I'm surprised that such a blatantly segregationist practice has survived this long, though it is somewhat in keeping with social patterns I've seen in the south. E.g. one time back in the 90s, I was visiting a friend at a small southern college, and was sitting on a bench waiting for him. I had the bench all to myself, although the other bench across the lawn was full of people, which struck me as mildly odd. I asked him later about it, and he explained that I was sitting on the bench where the black students usually hung out, and the crowded one across the way was the bench where the white students hung out. I have no idea whether any black students had come along and decided not to sit there because I was, or if they all just happened to be in class for that half hour. I asked him who decided this rule, and he said it wasn't a rule, but just kind of a traditional thing that everyone seemed comfortable with. Well, here's hoping some traditions die out.
7 Comments:
If they end I hopes its becasue the people is the South decide it is wrong not because it offends the sensibilities of NYT readers
Anon, that comment is nonsensical. NYT readers, other than those in the towns in question, have no control over this situation. They get no vote.
Proms are parties, and you can't stop people from hanging out with the people they like, listening to the music they like. When I went to a college in the North, the black students had their own separate societies and parties and frats and places to sit for lunch. It was segregation by choice. It may not have been pretty, but if it's done by choice, I'm not sure what you can do about it.

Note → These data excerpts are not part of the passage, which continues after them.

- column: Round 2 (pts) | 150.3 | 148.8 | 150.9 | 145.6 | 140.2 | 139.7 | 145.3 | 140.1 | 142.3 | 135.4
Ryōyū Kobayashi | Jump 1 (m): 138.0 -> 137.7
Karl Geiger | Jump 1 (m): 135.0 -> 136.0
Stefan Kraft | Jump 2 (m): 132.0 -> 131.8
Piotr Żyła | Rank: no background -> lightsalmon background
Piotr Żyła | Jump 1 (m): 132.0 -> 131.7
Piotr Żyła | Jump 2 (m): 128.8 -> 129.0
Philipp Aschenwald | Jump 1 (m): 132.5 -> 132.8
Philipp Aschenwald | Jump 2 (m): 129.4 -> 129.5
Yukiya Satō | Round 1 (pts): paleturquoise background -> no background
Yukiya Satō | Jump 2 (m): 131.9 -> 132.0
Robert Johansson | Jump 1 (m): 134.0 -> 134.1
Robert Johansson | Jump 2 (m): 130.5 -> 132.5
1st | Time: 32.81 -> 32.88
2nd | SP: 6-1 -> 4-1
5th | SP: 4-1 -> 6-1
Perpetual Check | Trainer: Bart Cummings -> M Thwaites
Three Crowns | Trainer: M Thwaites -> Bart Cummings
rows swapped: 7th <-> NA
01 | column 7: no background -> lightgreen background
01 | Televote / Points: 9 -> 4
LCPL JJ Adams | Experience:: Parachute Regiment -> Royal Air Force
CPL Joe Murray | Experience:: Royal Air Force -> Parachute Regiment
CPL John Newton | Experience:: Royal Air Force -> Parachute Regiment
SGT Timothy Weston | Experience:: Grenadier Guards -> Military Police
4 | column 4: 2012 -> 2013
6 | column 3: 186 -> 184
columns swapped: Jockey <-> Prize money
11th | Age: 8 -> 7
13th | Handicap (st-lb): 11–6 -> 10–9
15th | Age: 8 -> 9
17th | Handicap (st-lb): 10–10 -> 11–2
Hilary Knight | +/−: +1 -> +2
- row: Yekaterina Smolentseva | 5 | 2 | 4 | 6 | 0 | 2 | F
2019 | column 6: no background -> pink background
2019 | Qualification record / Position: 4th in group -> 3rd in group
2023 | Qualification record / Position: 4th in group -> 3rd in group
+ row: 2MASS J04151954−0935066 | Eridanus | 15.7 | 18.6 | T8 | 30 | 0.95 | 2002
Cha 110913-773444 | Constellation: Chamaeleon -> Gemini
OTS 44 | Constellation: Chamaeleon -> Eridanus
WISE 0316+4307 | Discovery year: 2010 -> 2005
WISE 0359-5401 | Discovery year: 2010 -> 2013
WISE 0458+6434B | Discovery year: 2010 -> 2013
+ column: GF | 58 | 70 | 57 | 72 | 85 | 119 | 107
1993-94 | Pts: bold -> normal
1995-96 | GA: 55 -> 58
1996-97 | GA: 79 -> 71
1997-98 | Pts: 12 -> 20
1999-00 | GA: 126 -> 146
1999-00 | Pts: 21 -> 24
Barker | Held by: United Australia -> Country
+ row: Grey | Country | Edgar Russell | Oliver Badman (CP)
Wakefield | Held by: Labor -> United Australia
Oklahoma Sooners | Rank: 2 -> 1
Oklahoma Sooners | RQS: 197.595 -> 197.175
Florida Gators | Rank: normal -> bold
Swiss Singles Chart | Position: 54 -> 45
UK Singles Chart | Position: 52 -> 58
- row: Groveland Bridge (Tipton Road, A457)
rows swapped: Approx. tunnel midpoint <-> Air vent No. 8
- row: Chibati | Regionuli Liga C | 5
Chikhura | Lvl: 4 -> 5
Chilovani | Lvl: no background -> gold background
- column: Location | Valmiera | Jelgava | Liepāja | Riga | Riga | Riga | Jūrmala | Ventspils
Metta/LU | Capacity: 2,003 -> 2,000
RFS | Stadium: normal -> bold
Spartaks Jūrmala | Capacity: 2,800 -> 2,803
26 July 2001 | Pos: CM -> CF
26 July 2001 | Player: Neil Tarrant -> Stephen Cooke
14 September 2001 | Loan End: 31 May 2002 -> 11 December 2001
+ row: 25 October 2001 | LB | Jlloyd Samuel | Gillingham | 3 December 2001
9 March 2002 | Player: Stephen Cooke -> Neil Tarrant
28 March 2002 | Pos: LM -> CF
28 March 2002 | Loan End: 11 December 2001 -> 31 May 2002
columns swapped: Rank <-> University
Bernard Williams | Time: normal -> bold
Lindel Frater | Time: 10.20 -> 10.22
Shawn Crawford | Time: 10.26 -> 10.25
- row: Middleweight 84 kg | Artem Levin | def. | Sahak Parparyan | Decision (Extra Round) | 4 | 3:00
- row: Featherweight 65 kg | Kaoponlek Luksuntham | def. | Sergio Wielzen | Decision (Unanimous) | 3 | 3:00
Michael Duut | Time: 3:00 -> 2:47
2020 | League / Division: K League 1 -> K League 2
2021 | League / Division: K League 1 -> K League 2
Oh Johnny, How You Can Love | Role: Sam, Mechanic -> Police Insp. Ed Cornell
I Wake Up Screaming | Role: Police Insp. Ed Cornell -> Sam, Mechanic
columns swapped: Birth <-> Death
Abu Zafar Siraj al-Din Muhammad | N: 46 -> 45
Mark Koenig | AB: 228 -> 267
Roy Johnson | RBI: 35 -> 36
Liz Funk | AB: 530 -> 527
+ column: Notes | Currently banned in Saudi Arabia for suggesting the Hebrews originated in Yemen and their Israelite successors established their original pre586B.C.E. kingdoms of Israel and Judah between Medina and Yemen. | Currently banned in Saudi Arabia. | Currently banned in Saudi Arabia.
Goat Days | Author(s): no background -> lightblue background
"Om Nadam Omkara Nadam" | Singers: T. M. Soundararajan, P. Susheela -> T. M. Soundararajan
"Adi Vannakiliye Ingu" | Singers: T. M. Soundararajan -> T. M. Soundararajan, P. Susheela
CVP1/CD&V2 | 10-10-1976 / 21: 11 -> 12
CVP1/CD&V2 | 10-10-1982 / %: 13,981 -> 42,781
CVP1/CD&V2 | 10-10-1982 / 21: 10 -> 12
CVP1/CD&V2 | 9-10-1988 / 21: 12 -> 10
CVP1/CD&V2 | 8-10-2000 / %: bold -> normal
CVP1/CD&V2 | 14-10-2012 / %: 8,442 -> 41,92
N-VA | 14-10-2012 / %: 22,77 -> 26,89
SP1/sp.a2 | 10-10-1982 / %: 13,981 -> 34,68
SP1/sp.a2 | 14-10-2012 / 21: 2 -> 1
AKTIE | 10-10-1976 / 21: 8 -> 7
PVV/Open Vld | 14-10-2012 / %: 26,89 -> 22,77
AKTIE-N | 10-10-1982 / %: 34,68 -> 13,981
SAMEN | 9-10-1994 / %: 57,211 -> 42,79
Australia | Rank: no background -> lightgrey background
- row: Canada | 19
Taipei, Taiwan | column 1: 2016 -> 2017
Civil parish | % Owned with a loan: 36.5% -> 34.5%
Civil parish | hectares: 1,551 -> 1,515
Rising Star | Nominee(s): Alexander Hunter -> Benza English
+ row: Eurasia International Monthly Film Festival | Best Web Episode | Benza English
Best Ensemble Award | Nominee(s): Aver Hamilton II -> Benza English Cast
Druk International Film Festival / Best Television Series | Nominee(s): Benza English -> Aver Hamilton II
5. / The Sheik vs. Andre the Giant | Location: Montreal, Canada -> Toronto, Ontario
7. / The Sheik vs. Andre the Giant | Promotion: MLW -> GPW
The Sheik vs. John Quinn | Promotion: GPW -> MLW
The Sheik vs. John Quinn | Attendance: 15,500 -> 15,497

Actually not nonsensible but in response to the language of your post. You connected "shame" with publicity in the NYT (and HBO too sorry) I hope for a world where races are not forced to nor choose to self-segregate but I don't think it will come from a bunch New Yorkers tsk tsking
You still haven't clarified how it would it come from that, anon. Your idea is that southerners changing their behavior after being shamed by how they look to NY liberals would be bad, but why? Presumably not because they still think it's a good idea, but are afraid of our disapproval and so change against their will. So what's this magic power we NY liberals hold? I'm only continuing to push on this because I think this is a recurring, particularly irrational theme in right-wing discourse -- the idea that the NYT and the like can force conservatives to change to more liberal views against their will.
So your saying the New York Times has no influence. Might as well not publish, then.
I have to back up QueensGuy on this string of comments. Anonymous seems to be one of the multitudes who harbor resentment toward some idea of an all-powerful New York. Set yourself free! Your second-ratedness is all in your own head!